ASÍ PASAN LOS AÑOS
El Albergue Warnes, ubicado en el barrio Paternal de la capital porteña, fue construido sobre un predio que había sido expropiado en 1950 por el entonces presidente Juan Domingo Perón. Sobre ese terreno se construiría el Hospital Nacional de Pediatría que sería el más grande de Latinoamérica. Sin embargo, con la llegada de la autodenominada Revolución Libertadora, la obra quedó paralizada. Ante esta situación, la familia Etchevarne, antigua dueña de esos terrenos, comienza a reclamar la devolución de su propiedad.
Finalmente, en 1975, la Corte Suprema de Justicia de la Nación obligó al Poder Judicial a restituir los terrenos que ocupaban el albergue en óptimas condiciones: sin edificios ni personas. Debido a la crisis habitacional que acechaba a la ciudad, durante el gobierno del General Juan Carlos Onganía, se mudaron 77 familias que encontraron en el albergue un lugar para habitar. Luego, con la restitución de la democracia, en 1983, se acrecentó la ocupación de los edificios.
Recién en 1989, durante el gobierno de Carlos Saúl Menem, la Comisión Municipal de la Vivienda (CMV) y la Subsecretaría de Planeamiento inician una negociación con los delegados de los edificios y el Movimiento de Villas y Casas Tomadas, con el objetivo de definir el proyecto de relocalización. Tras las negociaciones, los ocupantes del albergue y el gobierno porteño acordaron el traslado al barrio Ramón Carrillo, en Villa Soldati.

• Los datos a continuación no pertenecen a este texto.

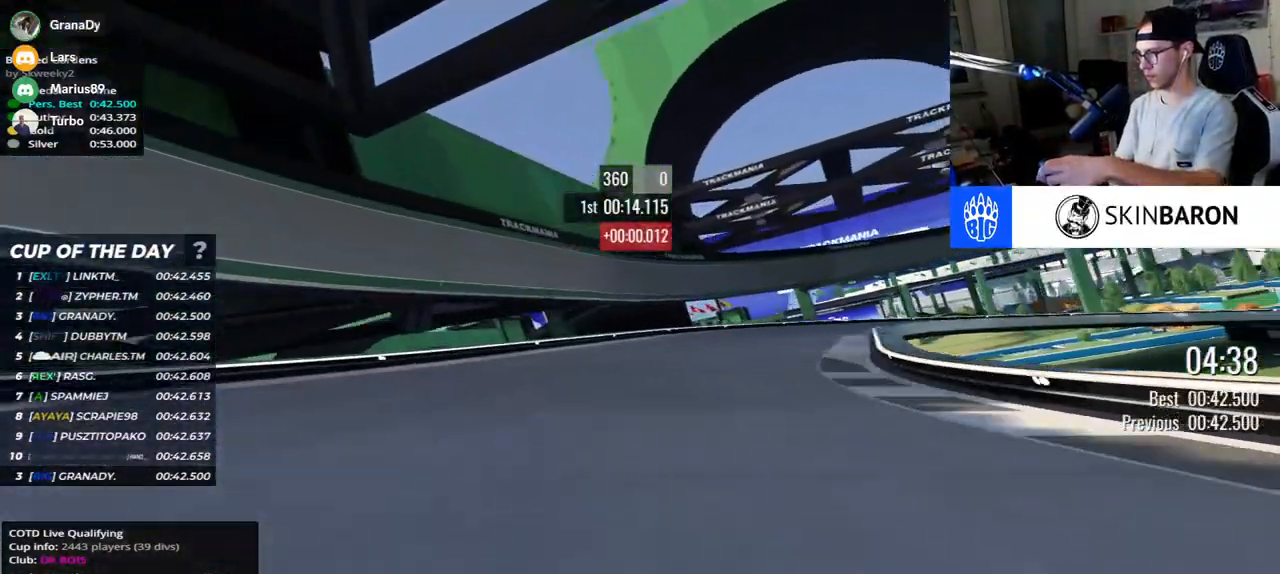
{"keys": ["right", "up"], "events": []}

En 1990 comenzó la construcción del nuevo barrio, obra que estuvo a cargo de la Municipalidad de Buenos Aires y que contó con la financiación del Banco Interamericano de Desarrollo. Las nuevas viviendas fueron construidas en tan solo tres meses sobre rellenos de desechos industriales, ya que allí funcionó La Quema desde 1936. Se trató de un vaciadero a cielo abierto de residuos urbano que convirtió a Villa Soldati en un barrio destinado a contener desechos.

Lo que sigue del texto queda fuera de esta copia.